* **SET EXERCISE 1**
In the forum thread about an extended warranty for an Outback trailer, what does PDX_Doug call the best extended warranty he knows of?
* **SET EXERCISE 2**
Carry on the forum thread about an extended warranty for an Outback trailer from the point where it stops.
* BEGIN SELECTED EXCERPT *
# Extended Warranty



## tcoyle2 (Dec 3, 2007)

Hello !

I am sure someone has some expertice here with extended warranties. I pick up a 2006 26RKS Outback in the next week or so and have received a quote from the dealer for a 3 year extended warranty for about $1500 and have obtained a quote from AmericanRVWarranties.com on line for a 7 year warranty for 580. I had to look up the americanrvwarranties.com company under RVwarranties.com in the BBB listing and now wonder if anyone here has experience with them and understands the name differences?

Thanks in advance for any help you may provide.

Perplexed in Tucson

tim


----------



## tdvffjohn (Mar 10, 2005)

General concensus here is, its a waste of money. I ll see if I can locate a recent discussion.


----------



## tdvffjohn (Mar 10, 2005)

http://www.outbackers.com/forums/index.php?showtopic=19335

http://www.outbackers.com/forums/index.php?showtopic=17209

John


----------



## PDX_Doug (Nov 16, 2004)

Tim,

The best extended warranty I know of is called "Preventative Maintenance".

I have always been against extended warranties, as generally they are little more than pure profit margin for the retailer. That said, when we bought our Outback, I did get one. I was naive in the ways of RV's at the time, and convinced myself - before the dealer even mentioned one - that this was a case where it was worthwhile. I mean, all those different systems on board and living in a very harsh and destructive environment, right?

Three seasons later, and I have never used it. I quickly learned that anything I wanted fixed right, I was better doing myself. I also discovered that the vast majority of repairs are surprisingly easy.
* END SELECTED EXCERPT *
* BEGIN RECORD SET *
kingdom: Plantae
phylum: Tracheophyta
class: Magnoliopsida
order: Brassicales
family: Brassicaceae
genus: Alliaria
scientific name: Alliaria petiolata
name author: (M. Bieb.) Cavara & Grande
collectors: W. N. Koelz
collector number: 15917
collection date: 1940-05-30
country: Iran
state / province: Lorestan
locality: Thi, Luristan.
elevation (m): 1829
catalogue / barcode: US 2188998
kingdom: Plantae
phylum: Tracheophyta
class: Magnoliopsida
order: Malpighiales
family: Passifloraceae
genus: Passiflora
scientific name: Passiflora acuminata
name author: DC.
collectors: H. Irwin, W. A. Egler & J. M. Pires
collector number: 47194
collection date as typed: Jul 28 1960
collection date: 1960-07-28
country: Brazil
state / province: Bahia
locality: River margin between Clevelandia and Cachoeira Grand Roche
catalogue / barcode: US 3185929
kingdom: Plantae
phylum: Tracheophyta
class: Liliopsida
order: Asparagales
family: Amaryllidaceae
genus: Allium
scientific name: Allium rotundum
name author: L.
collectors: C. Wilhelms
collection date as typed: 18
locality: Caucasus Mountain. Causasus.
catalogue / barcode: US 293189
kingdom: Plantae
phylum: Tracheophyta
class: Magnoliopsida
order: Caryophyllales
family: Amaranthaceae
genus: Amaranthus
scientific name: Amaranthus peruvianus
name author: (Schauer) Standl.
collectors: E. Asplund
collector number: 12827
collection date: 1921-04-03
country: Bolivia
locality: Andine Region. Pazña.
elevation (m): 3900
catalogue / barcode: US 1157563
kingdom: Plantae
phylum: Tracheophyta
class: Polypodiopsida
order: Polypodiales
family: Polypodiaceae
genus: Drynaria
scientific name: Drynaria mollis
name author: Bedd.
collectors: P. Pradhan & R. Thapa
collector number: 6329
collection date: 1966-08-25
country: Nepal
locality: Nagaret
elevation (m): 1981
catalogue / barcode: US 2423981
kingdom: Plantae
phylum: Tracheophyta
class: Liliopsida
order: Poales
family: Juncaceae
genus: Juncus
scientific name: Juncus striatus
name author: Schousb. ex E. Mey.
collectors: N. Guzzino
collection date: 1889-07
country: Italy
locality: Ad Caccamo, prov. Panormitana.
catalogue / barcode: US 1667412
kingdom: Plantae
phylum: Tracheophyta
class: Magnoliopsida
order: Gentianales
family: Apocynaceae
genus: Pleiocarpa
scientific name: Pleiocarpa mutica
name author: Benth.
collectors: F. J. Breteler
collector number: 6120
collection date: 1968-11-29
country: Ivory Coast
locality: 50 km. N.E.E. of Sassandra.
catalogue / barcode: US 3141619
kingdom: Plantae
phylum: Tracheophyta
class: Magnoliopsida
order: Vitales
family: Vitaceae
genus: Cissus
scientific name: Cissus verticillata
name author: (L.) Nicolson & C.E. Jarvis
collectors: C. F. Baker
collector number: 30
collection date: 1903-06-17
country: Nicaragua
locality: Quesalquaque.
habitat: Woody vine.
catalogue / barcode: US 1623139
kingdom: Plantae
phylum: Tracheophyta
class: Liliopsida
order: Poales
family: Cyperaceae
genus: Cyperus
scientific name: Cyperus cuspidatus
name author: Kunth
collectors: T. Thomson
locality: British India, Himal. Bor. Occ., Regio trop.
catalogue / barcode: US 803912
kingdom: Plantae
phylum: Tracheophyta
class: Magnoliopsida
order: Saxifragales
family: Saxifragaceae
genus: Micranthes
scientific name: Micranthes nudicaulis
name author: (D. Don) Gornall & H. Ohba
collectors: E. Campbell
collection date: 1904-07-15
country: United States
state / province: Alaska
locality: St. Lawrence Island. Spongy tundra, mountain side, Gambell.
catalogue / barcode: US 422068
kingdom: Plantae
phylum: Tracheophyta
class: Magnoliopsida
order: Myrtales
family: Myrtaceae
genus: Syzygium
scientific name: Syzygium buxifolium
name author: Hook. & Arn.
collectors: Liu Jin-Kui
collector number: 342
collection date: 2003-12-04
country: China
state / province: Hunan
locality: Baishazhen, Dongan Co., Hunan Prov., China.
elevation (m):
* END RECORD SET *
* **TASK RESULT 1**
"Preventative Maintenance."

* **TASK RESULT 2**
One thing that you really want to look out for is how much the insurer is willing to pay for a given job. In our warranty - and I will go out on a limb and suggest any warranty - they operate much like an HMO. Certain set prices are established for different jobs, and that is all they will pay. And those prices may not be particularly realistic. Also, like an HMO must be pre-approved. Sure, they will work with any shop you might need to go to, but only to the point the shop exceeds that pre-determined amount. Guess who pays the difference?

All in all, I will go back to my long standing belief... Extended warranties are a bad deal. I will never buy one again.

But that's just me.









Happy Trails,
Doug


----------



## Sayonara (Jul 23, 2007)

PDX_Doug said:


> *The best extended warranty I know of is called "Preventative Maintenance".*
> 
> I have always been against extended warranties, as generally they are little more than pure profit margin for the retailer. That said, when we bought our Outback, I did get one. I was naive in the ways of RV's at the time, and convinced myself - before the dealer even mentioned one - that this was a case where it was worthwhile. I mean, all those different systems on board and living in a very harsh and destructive environment, right?
> 
> ...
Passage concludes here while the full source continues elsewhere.